Suffer from sciatica? Here’s how to ease your pain and get back to your best

Sciatica, as many runners will tell you, can be a massive pain in the neck. Well, literally it’s more a band in the back, but you get where we’re coming from.

For those who suffer from the condition, the sharp, shooting pains that trickle from your lower back to your feet can often feel debilitating – but it shouldn’t stop you from getting your best trainers on and heading outdoors.

In this piece, we’ll talk you through what sciatica is, how it can impact your running, and, most importantly, how you can take care of it to get back to your speedy best.

What is sciatica?

Sciatica is a condition where your sciatic nerve, which stretches right the way from your lower back to your feet, becomes irritated or compressed, resulting in sharp, shooting pains or a tingling sensation.

While it’s typically believed to take around 4–6 weeks to return to full fitness, it can prove to be an irritating condition for many runners.

What causes sciatica?

Sciatica can be caused by a number of things, but it typically happens as a result of the sciatic nerve having something rubbing against it.

This is often believed to result from a slipped disk (the most common cause of sciatica), or other irritations like spinal stenosis, spondylolisthesis, and range of other forms of back injuries.

Can I run with sciatica?

In short, yes, you can run with sciatica, but it won’t always be easy and you’ll need to take the utmost precaution to ensure you don’t further damage the sciatic nerve and rule yourself out of action for longer.

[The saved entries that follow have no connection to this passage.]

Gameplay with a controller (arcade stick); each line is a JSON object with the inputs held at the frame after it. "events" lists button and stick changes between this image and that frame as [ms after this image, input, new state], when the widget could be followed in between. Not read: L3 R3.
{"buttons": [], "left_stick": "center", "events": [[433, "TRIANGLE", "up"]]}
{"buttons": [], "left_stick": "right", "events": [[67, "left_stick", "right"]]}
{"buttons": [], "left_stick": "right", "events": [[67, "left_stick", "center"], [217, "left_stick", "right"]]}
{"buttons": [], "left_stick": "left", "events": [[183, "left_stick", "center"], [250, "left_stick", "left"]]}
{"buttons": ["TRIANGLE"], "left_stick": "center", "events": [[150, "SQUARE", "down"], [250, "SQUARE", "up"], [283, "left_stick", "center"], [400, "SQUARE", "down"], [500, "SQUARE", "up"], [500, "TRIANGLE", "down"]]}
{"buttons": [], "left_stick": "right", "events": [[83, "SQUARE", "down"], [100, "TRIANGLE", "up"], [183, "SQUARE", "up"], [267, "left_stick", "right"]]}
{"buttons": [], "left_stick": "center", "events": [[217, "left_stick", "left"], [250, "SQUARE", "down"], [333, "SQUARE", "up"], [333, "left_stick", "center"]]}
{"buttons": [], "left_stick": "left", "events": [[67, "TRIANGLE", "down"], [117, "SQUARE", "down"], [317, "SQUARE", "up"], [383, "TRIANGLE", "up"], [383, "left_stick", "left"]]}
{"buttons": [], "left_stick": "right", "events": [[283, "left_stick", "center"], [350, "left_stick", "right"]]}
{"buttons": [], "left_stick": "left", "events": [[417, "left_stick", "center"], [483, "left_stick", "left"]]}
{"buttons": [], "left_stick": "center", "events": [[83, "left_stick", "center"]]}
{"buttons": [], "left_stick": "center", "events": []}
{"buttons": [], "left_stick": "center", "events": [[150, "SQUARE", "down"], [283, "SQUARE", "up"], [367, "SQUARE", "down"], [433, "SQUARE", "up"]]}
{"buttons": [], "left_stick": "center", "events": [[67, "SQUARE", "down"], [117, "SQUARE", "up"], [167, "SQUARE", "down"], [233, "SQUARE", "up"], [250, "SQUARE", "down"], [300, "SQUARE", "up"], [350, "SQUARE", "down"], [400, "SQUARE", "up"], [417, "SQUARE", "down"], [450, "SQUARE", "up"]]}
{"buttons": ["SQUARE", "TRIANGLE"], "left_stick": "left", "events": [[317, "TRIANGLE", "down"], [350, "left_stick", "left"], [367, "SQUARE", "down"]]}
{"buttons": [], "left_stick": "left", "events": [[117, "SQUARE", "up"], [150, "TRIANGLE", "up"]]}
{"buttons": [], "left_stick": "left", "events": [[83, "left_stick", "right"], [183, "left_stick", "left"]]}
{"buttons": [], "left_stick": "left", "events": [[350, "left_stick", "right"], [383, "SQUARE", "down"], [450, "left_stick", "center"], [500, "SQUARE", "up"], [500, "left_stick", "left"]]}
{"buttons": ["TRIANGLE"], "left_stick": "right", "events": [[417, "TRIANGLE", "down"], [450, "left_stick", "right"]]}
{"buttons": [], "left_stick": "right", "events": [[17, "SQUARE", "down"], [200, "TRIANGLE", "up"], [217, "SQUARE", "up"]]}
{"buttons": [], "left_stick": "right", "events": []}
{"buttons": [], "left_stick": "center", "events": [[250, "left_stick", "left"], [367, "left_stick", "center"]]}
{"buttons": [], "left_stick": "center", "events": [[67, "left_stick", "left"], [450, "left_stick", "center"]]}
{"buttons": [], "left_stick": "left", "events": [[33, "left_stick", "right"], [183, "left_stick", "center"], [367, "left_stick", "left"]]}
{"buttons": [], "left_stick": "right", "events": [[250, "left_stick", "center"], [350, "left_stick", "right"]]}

While you work to treat your sciatica, it’s likely that your runs won’t be pain-free at first, but with a little work and rest, you can get back to running without putting your body through a lot of stress.

How can I ease my sciatica when running?

Trying running with shorter strides

Taking shorter strides as you run can help to prevent the sciatic nerve from extending fully, which, when suffering from sciatica, can be painful, particularly when moving.

To combat this, try running with slightly shorter strides than you would normally do. Running like this will help to reduce your bounce as you move, which could help you prevent any further pain and strain in your lower back.

Try Yoga

Yoga is proven to be one of the best forms of exercise for pain relief, particularly back pains, making it a perfect fit for easing your sciatica.

It’s great for building up core strength and flexibility, which will allow a decreasing of the pressure placed on your sciatic nerves.

It’s also good to ensure that you choose poses that match the underlying cause of your sciatica. For example, if your sciatica is caused by a herniated disc, standing poses and the ‘downward-facing dog’ will align and strengthen your lower back.

On the other hand, if it is caused by a short and tight piriformis (a small muscle in your buttocks), then your focus should be on stretching the muscle. Exercises such as the simple ‘half spinal twist’, ‘seated twist’ and ‘standing twist’ gently stretch the piriformis, allowing it to release and lengthen, which can work well to ease pain in that area.

There’s plenty of good yoga exercises out there to help you ease your sciatica pain, so have a look around, try out some new poses and see what best suits your needs.

Make sure your shoes fit

Shoes that are too wide, big or small for your feet can cause your gait to be unbalanced and can increase the likelihood of pain in your back.

Consider getting running shoes with shock absorbers to reduce the impact on your feet to help ease the impact of your feet hitting the ground with each stride.

Elsewhere, if your shoes are beginning to look a bit worn down, it’s best to replace them quickly to ensure that your back stays aligned and your sciatic nerve isn’t getting to stretched.

Change the surfaces you run on

Running on tarmac or hard ground increases the impact on your lower back. If you’re suffering from sciatica, that’s far from ideal.

To reduce the risk of further pain, try running on soft surfaces, such as grass or a running track. Running tracks, in particular, are often made of synthetic material that will lessen the pressure on your back.

Revise your training schedule

While it is often okay to run with sciatica, running too frequently can make your sciatica worse, resulting in even more pain.

One way to make sure you’re not overworking your body is to keep an activity log to track how often you are running and exercising to ensure you are not over-working your body.

While adapting the amount of time spent exercising, you should also be mindful of doing shorter runs too, gradually elongating them as you begin to heal and feel ready to do more running.

Stretch your hamstrings

As you should before any run, doing stretches such as high knee lifts and lunges will help to warm up your hamstrings.

But be careful — if your hamstrings are too tight then there will be more pressure on your back, which can make your sciatica worse.